▸ **To be done**
**1.** Reproduce the stretch of the Great Canal Journeys article from "Great Canal Journeys is" through "course in narrowboating.".
**2.** For each statement, say yes or no according to the Great Canal Journeys article below, and quote the words of the article that decide it.
(a) The series was first broadcast on More4.
(b) Prunella Scales gave the new presenters a crash course in narrowboating.
(c) Each episode runs for 60 minutes.

▸ **Reading passage**
- Genre: Documentary
- Presented by: Timothy West; Prunella Scales; Gyles Brandreth; Sheila Hancock;
- Country of origin: United Kingdom
- Original language: English
- No. of series: 12
- No. of episodes: 39

Production
- Running time: 48 minutes

Original release
- Network: Channel 4
- Release: 10 March 2014 – 22 March 2021

= Great Canal Journeys =

2014–2021 British television series

Great Canal Journeys is a British television series in which a pair of presenters take canal barge and narrowboat trips in the United Kingdom, Europe, India and Egypt. The series was originally aired on More4 before transferring to Channel 4 with Series 2.

The original presenters were husband and wife Timothy West and Prunella Scales. Both were keen narrowboaters and were involved in campaigning to revive the Kennet and Avon Canal. West and Scales both talk frankly about Scales' dementia during the series, which was praised by Alzheimer's Research UK.

In 2020, West and Scales were replaced by TV personality Gyles Brandreth and actor Sheila Hancock for series 11. In the first episode Timothy West gave the two novice canal boaters a crash course in narrowboating.

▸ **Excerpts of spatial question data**
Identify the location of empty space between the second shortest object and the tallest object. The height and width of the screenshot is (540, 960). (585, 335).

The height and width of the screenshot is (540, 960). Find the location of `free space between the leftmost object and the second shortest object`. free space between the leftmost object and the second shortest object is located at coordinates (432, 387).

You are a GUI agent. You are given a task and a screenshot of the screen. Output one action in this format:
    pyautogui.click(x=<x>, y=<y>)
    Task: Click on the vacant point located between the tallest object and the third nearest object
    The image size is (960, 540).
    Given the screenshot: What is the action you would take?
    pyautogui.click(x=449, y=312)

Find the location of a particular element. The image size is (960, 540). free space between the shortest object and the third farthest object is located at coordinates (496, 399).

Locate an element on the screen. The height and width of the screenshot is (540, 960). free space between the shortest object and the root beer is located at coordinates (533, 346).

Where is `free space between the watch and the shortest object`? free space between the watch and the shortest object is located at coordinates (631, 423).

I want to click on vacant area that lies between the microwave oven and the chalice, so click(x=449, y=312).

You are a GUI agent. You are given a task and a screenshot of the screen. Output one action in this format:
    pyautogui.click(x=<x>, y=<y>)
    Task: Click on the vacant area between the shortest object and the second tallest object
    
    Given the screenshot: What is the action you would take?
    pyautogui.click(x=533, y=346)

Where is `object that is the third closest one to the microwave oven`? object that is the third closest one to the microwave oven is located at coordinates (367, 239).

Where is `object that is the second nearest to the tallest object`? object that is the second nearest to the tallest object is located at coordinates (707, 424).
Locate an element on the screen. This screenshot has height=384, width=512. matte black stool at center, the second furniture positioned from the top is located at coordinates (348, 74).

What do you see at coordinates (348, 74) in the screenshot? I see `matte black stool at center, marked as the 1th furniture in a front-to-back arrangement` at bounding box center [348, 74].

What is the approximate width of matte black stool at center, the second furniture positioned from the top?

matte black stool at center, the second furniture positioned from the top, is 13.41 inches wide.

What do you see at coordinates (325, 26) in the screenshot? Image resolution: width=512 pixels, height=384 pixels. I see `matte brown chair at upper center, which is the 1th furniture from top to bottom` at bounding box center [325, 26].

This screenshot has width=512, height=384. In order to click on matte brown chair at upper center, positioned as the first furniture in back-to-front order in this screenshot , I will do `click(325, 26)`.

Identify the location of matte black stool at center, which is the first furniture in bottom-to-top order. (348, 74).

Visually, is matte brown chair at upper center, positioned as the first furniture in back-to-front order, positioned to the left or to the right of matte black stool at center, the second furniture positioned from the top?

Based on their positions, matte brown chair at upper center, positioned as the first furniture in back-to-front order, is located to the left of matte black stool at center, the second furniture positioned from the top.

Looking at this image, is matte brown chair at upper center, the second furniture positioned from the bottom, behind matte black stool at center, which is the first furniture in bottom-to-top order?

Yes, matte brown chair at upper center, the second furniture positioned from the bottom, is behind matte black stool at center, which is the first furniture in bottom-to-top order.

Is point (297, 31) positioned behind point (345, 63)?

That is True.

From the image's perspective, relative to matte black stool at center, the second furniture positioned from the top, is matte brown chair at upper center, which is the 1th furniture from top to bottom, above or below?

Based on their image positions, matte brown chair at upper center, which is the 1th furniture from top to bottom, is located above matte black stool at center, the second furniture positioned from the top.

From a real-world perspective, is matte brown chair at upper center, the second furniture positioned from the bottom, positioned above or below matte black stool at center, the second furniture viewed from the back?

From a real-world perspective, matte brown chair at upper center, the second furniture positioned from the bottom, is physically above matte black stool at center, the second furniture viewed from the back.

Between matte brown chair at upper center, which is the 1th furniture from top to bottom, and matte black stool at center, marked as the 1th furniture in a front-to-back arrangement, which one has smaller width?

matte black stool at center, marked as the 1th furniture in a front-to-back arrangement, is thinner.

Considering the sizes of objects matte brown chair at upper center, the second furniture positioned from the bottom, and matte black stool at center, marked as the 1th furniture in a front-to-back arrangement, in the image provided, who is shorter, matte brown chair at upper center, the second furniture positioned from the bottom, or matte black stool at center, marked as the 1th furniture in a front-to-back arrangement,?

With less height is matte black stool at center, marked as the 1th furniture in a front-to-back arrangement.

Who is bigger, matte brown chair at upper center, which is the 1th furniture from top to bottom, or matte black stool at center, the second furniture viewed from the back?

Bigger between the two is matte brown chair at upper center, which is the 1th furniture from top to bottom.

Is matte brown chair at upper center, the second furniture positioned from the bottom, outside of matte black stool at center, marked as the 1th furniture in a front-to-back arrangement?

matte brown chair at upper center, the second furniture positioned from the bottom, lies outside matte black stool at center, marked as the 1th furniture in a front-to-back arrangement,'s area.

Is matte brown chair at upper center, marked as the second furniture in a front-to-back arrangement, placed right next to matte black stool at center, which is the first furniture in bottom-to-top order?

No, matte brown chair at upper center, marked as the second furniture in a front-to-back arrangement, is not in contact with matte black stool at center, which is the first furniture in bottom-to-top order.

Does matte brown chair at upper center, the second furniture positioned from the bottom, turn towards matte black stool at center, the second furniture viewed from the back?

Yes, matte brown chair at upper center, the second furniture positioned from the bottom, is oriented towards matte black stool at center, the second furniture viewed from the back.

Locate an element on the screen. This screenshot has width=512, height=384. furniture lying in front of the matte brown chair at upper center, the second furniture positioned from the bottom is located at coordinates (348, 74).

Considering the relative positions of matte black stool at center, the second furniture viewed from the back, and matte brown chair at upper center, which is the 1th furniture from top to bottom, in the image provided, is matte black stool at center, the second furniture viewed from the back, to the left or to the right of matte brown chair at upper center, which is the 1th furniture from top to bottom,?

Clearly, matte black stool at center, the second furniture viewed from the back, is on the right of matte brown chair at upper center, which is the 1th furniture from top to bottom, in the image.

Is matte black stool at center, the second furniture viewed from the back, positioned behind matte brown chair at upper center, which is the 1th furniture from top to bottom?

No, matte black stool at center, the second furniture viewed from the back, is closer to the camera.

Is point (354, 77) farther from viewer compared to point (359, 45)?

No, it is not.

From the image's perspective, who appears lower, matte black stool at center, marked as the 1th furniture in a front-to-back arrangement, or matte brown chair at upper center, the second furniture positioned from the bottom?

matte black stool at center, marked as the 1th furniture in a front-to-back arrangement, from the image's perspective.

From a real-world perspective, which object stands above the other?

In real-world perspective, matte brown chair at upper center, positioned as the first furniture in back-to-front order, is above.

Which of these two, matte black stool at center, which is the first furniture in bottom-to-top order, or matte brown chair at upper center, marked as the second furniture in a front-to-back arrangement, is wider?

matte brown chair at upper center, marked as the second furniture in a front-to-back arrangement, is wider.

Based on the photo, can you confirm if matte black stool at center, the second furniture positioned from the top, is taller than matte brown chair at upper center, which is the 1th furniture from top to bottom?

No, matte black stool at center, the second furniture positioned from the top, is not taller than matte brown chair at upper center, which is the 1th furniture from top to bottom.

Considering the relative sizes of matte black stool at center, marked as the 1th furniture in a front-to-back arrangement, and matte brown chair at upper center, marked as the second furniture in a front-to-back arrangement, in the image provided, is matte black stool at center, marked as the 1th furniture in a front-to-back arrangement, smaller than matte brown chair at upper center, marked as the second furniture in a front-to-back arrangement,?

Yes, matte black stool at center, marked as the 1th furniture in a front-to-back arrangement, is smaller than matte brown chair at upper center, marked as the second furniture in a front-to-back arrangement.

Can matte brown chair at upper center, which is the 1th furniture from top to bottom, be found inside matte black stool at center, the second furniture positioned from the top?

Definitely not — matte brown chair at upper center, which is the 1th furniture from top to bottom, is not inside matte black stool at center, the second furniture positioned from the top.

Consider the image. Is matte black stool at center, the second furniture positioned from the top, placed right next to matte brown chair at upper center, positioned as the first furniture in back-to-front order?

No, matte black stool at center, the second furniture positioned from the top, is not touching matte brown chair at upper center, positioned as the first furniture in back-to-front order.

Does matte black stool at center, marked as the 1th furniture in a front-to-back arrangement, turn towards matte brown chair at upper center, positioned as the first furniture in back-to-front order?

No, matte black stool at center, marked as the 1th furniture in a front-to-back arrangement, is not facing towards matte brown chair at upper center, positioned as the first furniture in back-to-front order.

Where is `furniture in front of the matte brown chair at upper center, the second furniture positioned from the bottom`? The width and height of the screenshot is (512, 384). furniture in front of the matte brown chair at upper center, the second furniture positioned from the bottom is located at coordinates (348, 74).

▸ **Solutions to each task**
**1.**
Great Canal Journeys is a British television series in which a pair of presenters take canal barge and narrowboat trips in the United Kingdom, Europe, India and Egypt. The series was originally aired on More4 before transferring to Channel 4 with Series 2.

The original presenters were husband and wife Timothy West and Prunella Scales. Both were keen narrowboaters and were involved in campaigning to revive the Kennet and Avon Canal. West and Scales both talk frankly about Scales' dementia during the series, which was praised by Alzheimer's Research UK.

In 2020, West and Scales were replaced by TV personality Gyles Brandreth and actor Sheila Hancock for series 11. In the first episode Timothy West gave the two novice canal boaters a crash course in narrowboating.

**2.**
(a) Yes: "The series was originally aired on More4 before transferring to Channel 4 with Series 2."
(b) No: "In the first episode Timothy West gave the two novice canal boaters a crash course in narrowboating."
(c) No: "Running time: 48 minutes"